=== Study material ===

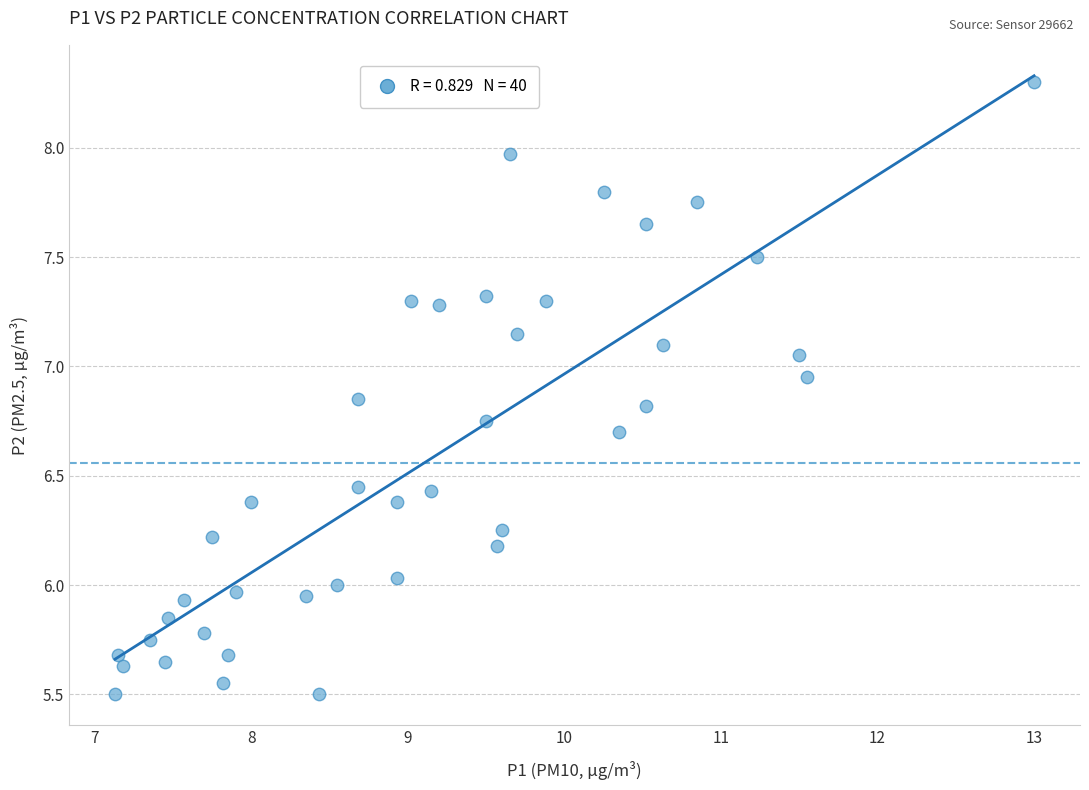

What is the range of Y values (max minus min)?

2.8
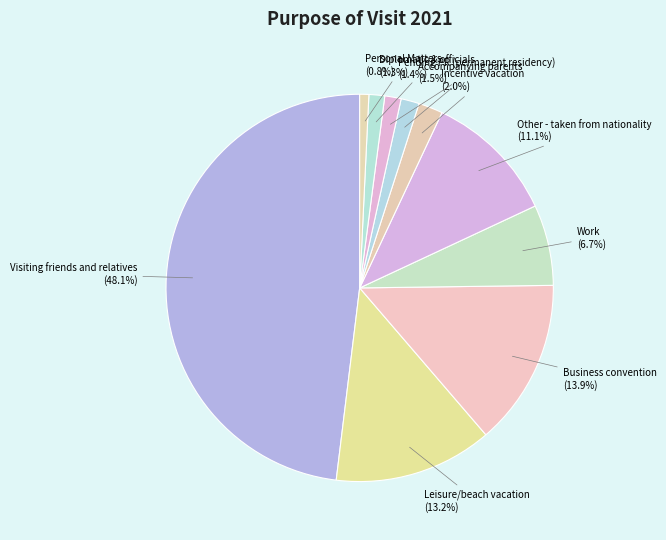

How many segments does this pie chart have?

10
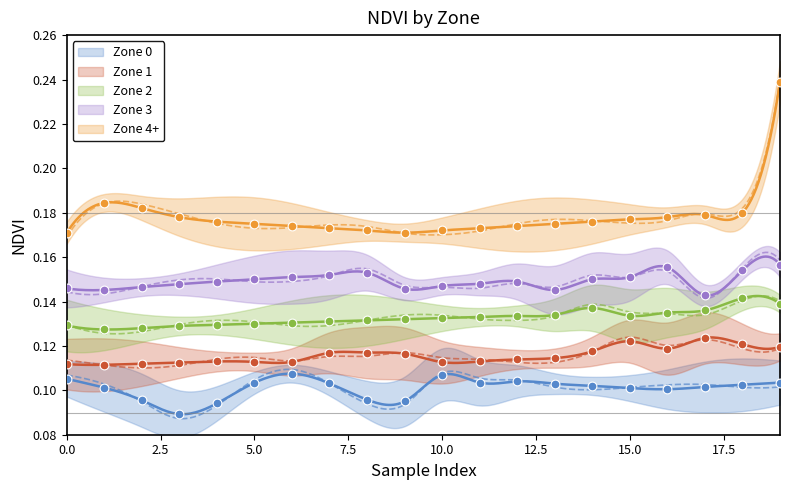

Which series has the largest Y range (max minus min)?

Zone 4+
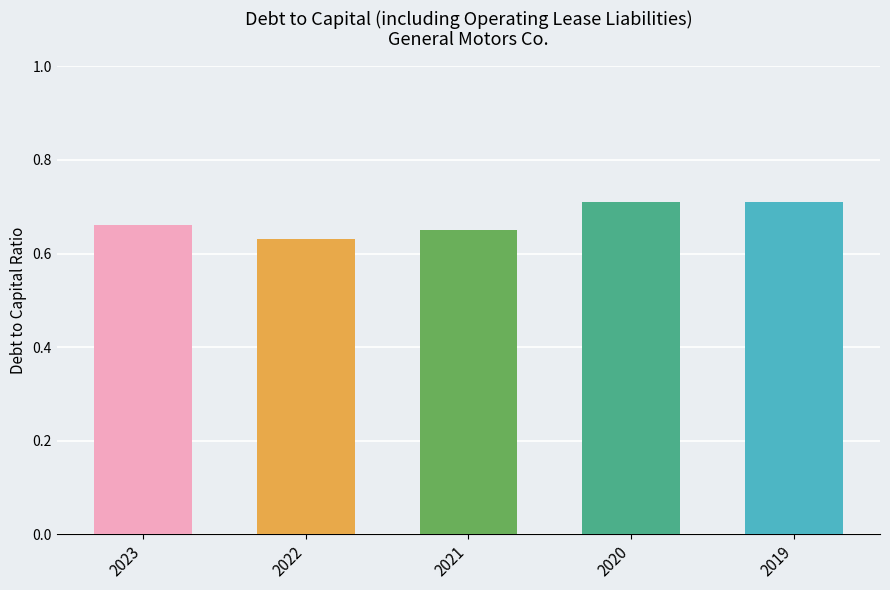

At which category does the chart reach its minimum across all series?

2022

===

**Try it:**
Pick out every line in the data above that contains the string "range", and copy each one.

**Written solution:**
What is the range of Y values (max minus min)?
Which series has the largest Y range (max minus min)?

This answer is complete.